Suite à son intervention, la DGEFP adressait le 31 octobre 2012 un courrier à la Direction Générale de Pôle emploi, donnant son accord pour attribuer rétroactivement l’AER en lieu et place de l’ASS. Les Directions Régionales de Pôle emploi ont appliqué ces consignes dès le 21 novembre 2012 pour les demandes d’AER déposées depuis février 2012.
Les propositions suivies
Cumuler ARE et pension d’invalidité
Depuis avril 2012 et suite à une recommandation du médiateur de Pôle emploi dans son rapport de 2009, l’article 18, §2 du règlement général de l’assurance chômage permet de cumuler l’ARE avec la pension d’invalidité de 2ème ou 3ème catégorie selon les règles de la sécurité sociale (Art. R.341-15), à condition cependant que les revenus de la dernière activité ayant permis l’ouverture de droits aient été eux aussi cumulés avec la pension.
Malgré cette avancée, Jean-Louis Walter s’interroge sur deux points, sources de réclamations, qui sont de nature à produire de l’injustice auprès des demandeurs d’emploi :
- les travailleurs licenciés pour inaptitude ne bénéficient pas du cumul lorsque leur demande d’invalidité est en cours au moment de l’ouverture de droits ARE,
- les allocataires qui passent de 1ère en 2éme catégorie d’invalidité en cours d’indemnisation ne bénéficient pas du cumul, ce qui a pour conséquence de générer un trop perçu que Pôle emploi leur demande de rembourser.
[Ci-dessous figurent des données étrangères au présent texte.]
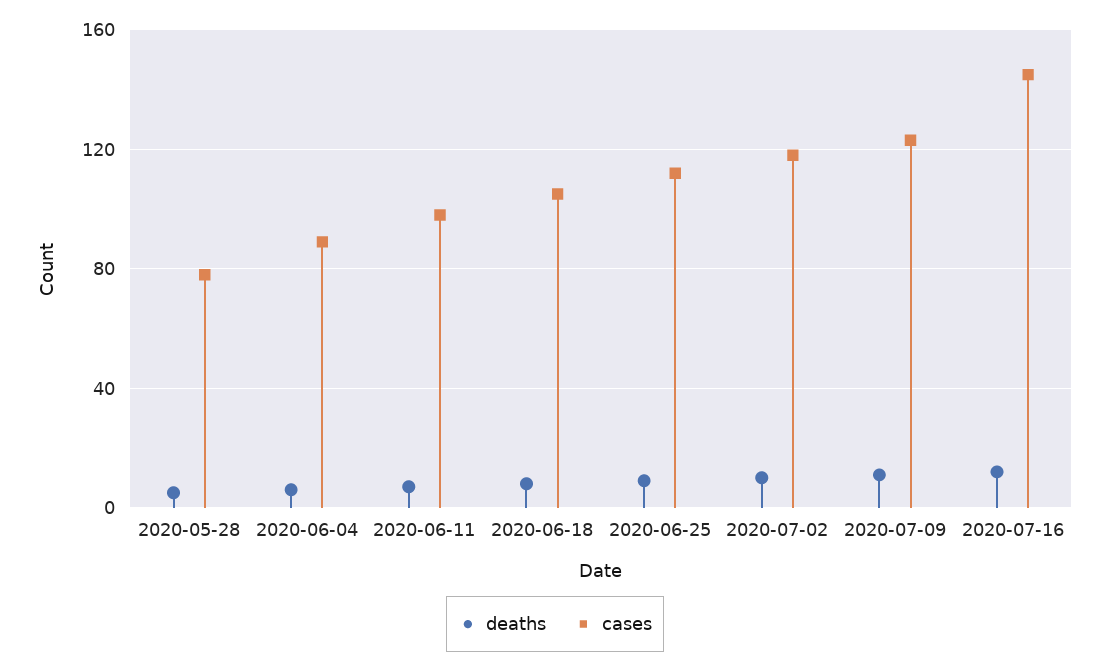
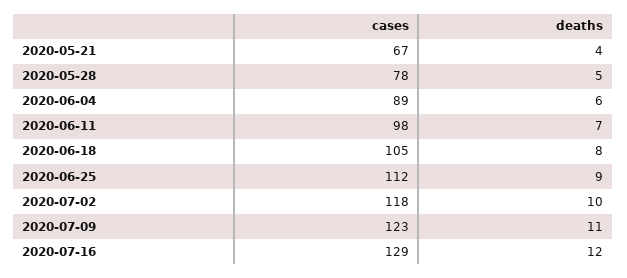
  {
    "deaths": {
      "2020-05-28": 5,
      "2020-06-04": 6,
      "2020-06-11": 7,
      "2020-06-18": 8,
      "2020-06-25": 9,
      "2020-07-02": 10,
      "2020-07-09": 11,
-     "2020-07-16": 12
+     "2020-07-16": 12,
+     "2020-05-21": 4
    },
    "cases": {
      "2020-05-28": 78,
      "2020-06-04": 89,
      "2020-06-11": 98,
      "2020-06-18": 105,
      "2020-06-25": 112,
      "2020-07-02": 118,
      "2020-07-09": 123,
-     "2020-07-16": 145
+     "2020-07-16": 129,
+     "2020-05-21": 67
    }
  }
Des dossiers de ce type sont traités dans certaines Instances Paritaires Régionales (IPR).
Lors de sa rencontre du 20 septembre 2012 avec la Direction de l’Unédic, le Médiateur National a évoqué ces points relatifs au cumul de l’ARE et de la pension d’invalidité, afin de sensibiliser les partenaires sociaux sur le sujet lors de la négociation de la prochaine convention d’assurance chômage.
Les propositions en cours
- assouplir l’examen dit « à 122 jours » suite à une démission : soit à compter de la date de fin de contrat de travail, soit à compter de la date d’inscription à Pôle emploi pour les situations particulières où la personne n’est pas en mesure d’être en recherche active dès la fin de son contrat de travail. Cette proposition a été remise aux instances de l’Unédic dans le rapport 2010 du médiateur national qui a proposé d’actualiser le vadémécum des membres des IPR afin de les sensibiliser sur ces situations particulières.
- faciliter l’accès aux aides à la reprise d’emploi : plusieurs délibérations de Pôle emploi du 20 mars 2013 redéfinissent ces aides à compter du 1er janvier 2014 ("Redéfinition des aides de Pôle emploi" du 10/05/2013).
- améliorer la qualité des courriers adressés aux demandeurs d’emploi et aux entreprises : un processus de révision des courriers, au nombre de 32, à été présenté lors du Comité National de Liaison du 18 décembre 2012. Plusieurs réunions de travail sont programmées.
Les propositions restées sans suite
- unifier le régime juridique applicable aux différentes activités de Pôle emploi : Celle-ci est actuellement répartie entre droit privé et droit public selon qu’il s’agisse l’indemnisation ou de placement.
- cumuler l’indemnisation et une activité réduite avec la suppression de la limite de 15 mois : Jean-Louis Walter a soulevé la nécessité d’entreprendre une réflexion globale sur les effets et les conséquences de l’activité réduite en France réunissant l’ensemble des acteurs économiques et de la protection sociale.